Australia’s strong housing market is a bonus for banks, developers and material suppliers, a global credit rating agency says.

Moody’s Investors Service says for banks, robust residential mortgage growth will support their revenues, particularly at a time when low interest rates and intense competition are weighing on net interest margins.

The earnings of developers and building material suppliers are also set to rise thanks to new residential construction and “remodelling”, senior Moody’s analyst Saranga Ranasinghe said.

Real estate investment trusts Mirvac Group and Stockland Group, and material manufacturers Boral Limited, BlueScope Steel Limited and Infrabuild Australia Pty Ltd, all derive a significant portion of earnings or revenue from the residential market.

Moody’s analyst Tanya Tang said record-high housing finance approvals and construction approvals for standalone houses are being supported by low interest rates, government stimulus and a rebounding economy.

“Although the government’s HomeBuilder subsidy program has now expired, the extension of the construction deadline will continue to support sector activity for the next year or more,” she said.

Moody’s drew some comfort that new loans have been largely to owner-occupiers, a segment it views as having a lower credit risk, and a positive for bank asset quality.

“However, banks have increased higher loan-to-value lending as government incentives have increased demand from first-time homebuyers,” it says.

But the Reserve Bank, in the minutes of its April board meeting, says there is no notable evidence of a deterioration in housing lending standards.

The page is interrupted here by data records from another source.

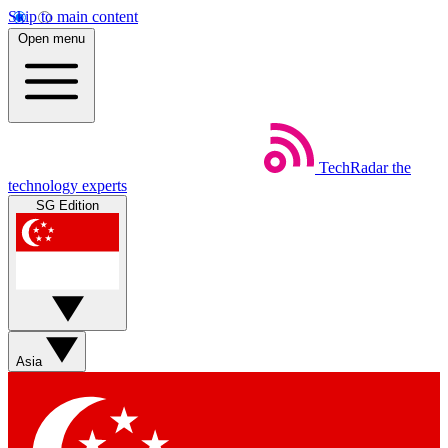
Skip to main content
Open menu
TechRadar
the
technology experts
SG Edition
Asia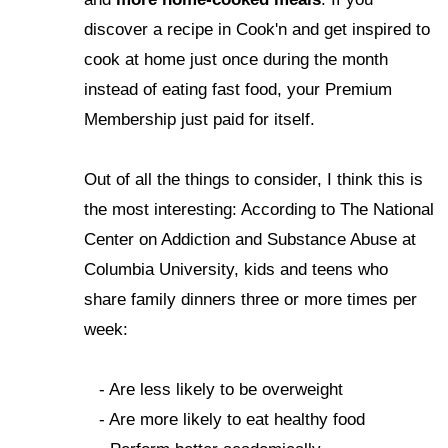
discover a recipe in Cook'n and get inspired to
cook at home just once during the month
instead of eating fast food, your Premium
Membership just paid for itself.
Out of all the things to consider, I think this is
the most interesting: According to The National
Center on Addiction and Substance Abuse at
Columbia University, kids and teens who
share family dinners three or more times per
week:
- Are less likely to be overweight
- Are more likely to eat healthy food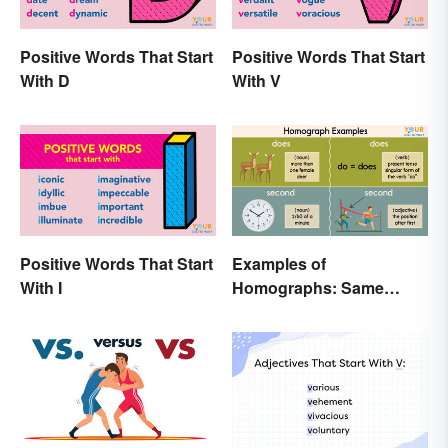
Positive Words That Start
Positive Words That Start
With D
With V
Positive Words That Start
Examples of
With I
Homographs: Same
Spelling, Different
Meaning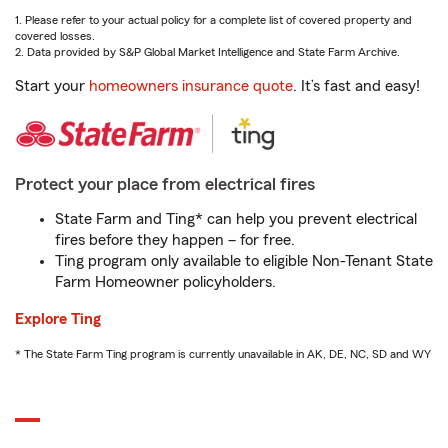
1. Please refer to your actual policy for a complete list of covered property and
covered losses.
2. Data provided by S&P Global Market Intelligence and State Farm Archive.
Start your
homeowners insurance quote
. It’s fast and easy!
Protect your place from electrical fires
State Farm and Ting* can help you prevent electrical
fires before they happen – for free.
Ting program only available to eligible Non-Tenant State
Farm Homeowner policyholders.
Explore Ting
* The State Farm Ting program is currently unavailable in AK, DE, NC, SD and WY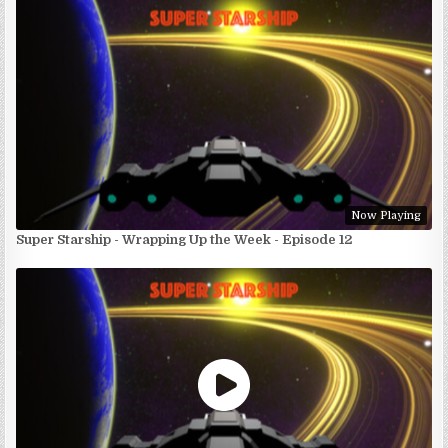
Now Playing
Super Starship - Wrapping Up the Week - Episode 12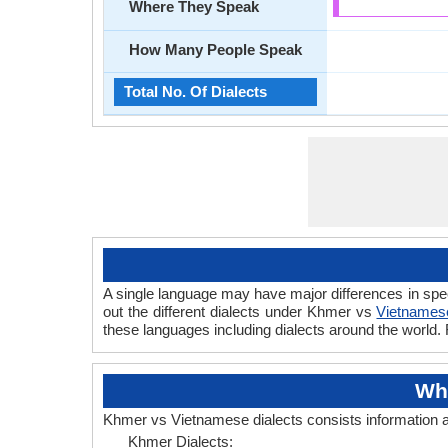
Where They Speak
How Many People Speak
Total No. Of Dialects
A single language may have major differences in spe
out the different dialects under Khmer vs
Vietnames
these languages including dialects around the world
Wh
Khmer vs Vietnamese dialects consists information
Khmer Dialects: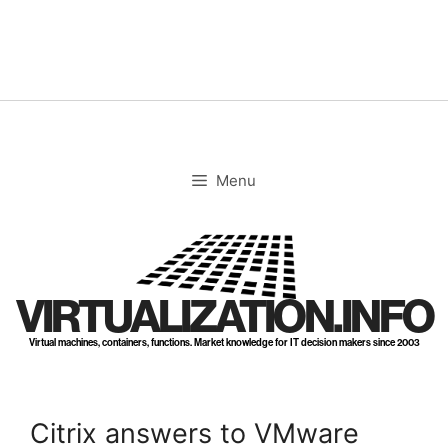
Skip
to
content
Menu
VIRTUALIZATION.INFO
Virtual machines, containers, functions. Market knowledge for IT decision makers since 2003
Citrix answers to VMware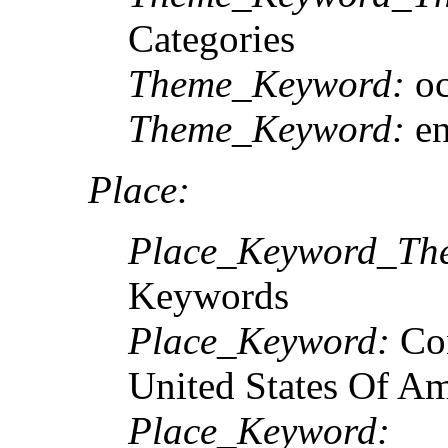
Categories
Theme_Keyword:
oc
Theme_Keyword:
en
Place:
Place_Keyword_The
Keywords
Place_Keyword:
Con
United States Of A
Place_Keyword: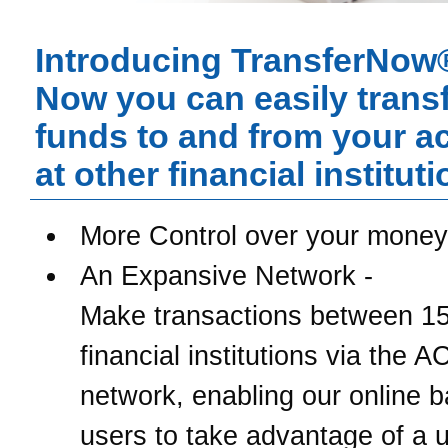
Introducing TransferNow
Now you can easily trans
funds to and from your a
at other financial instituti
More Control over your money
An Expansive Network -
Make transactions between 1
financial institutions via the 
network, enabling our online 
users to take advantage of a u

“Members agreed that it would be important to watch carefully for increased risk-taking by lenders and any deterioration in lending standards and larger shares of higher-risk loans,” the minutes released on Tuesday said.

National Australia Bank CEO Ross McEwan confirmed there were more first home buyers getting into the market than have been seen in the past five to 10 years.

“In our book alone about 16 per cent of new lending is going to first home buyers,” he told 2GB radio.

“First home buyers with low interest rates are finding it cheaper to actually buy, as long as they have got a deposit … than it is to rent.”

He said house prices were rising across Australia with the pandemic showing people could work from home, which was seeing a big trend to moving out of cities.

“House prices out of the main centres are going up much, much higher than those in the inner city,” he said.